Eva Klotz e la secessione
A soffiare sul fuoco è tornata anche Eva Klotz, figlia di un altro terrorista, che tuona: «Il nostro movimento non deve perdere d’occhio l’autodeterminazione per un futuro senza Italia». Slogan che fanno infuriare la destra italiana locale, con il consigliere di Alto Adige nel Cuore-Fratelli d’Italia, Alessandro Urzì, che chiede targhe per le vittime delle stragi degli Anni 60 e la condanna di quegli atti: «Da un lato gioiamo per l’estradizione di Battisti, dall’altro vogliamo la grazia a questi terroristi?». Eppure, la Valle Aurina la pensa quasi tutta come Oberleiter: «Io mi sento diverso da un torinese o da un napoletano, è normale», dice Herr Apfalterer, proprietario di un negozio di scarpe di Lutago. Gli fa eco Bernhard Zimmerhofer: «Noi desideriamo il Tirolo unito, all’epoca servivano le bombe, oggi c’è la democrazia». E cita l’ingiustizia della Catalogna, che non può avere un referendum. Parole che suonano come un oltraggio per Dina Tiralongo, figlia del carabiniere ammazzato. Da tutta la vita, di desiderio ne ha un altro: «Sarei per toglierla, questa maledetta autonomia.
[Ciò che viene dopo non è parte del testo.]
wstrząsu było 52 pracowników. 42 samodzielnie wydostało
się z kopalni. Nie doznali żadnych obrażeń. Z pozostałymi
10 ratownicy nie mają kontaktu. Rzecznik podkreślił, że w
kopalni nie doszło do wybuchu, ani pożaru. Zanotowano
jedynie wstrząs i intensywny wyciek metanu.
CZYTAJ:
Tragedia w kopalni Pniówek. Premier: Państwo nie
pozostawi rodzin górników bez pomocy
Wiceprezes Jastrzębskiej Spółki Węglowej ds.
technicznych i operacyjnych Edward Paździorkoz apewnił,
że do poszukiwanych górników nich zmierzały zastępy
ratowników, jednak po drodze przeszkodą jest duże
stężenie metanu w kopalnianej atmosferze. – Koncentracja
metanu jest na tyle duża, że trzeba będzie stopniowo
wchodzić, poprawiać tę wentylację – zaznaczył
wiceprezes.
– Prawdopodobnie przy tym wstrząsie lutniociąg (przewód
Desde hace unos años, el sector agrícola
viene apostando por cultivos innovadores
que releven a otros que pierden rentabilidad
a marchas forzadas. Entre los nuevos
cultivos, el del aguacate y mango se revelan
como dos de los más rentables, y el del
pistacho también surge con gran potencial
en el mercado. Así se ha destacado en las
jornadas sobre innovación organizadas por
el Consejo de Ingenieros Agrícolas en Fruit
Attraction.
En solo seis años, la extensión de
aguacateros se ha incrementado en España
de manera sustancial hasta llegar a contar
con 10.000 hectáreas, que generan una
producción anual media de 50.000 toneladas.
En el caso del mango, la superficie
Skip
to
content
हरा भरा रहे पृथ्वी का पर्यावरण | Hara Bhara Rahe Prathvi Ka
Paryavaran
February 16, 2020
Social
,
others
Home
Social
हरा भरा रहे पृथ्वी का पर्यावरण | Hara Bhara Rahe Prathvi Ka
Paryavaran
Un soldo in più non vale due popoli che si detestano». Assiste disgustata al ritorno dei sentimenti separatisti di questa comunità di confine, che si sente europea e vuole federalismo, patria splendida e orgogliosa dello sci e del Graukäse, il formaggio grigio, che secondo lei, «da 55 anni a questa parte non è cresciuta per niente dal punto di vista umano».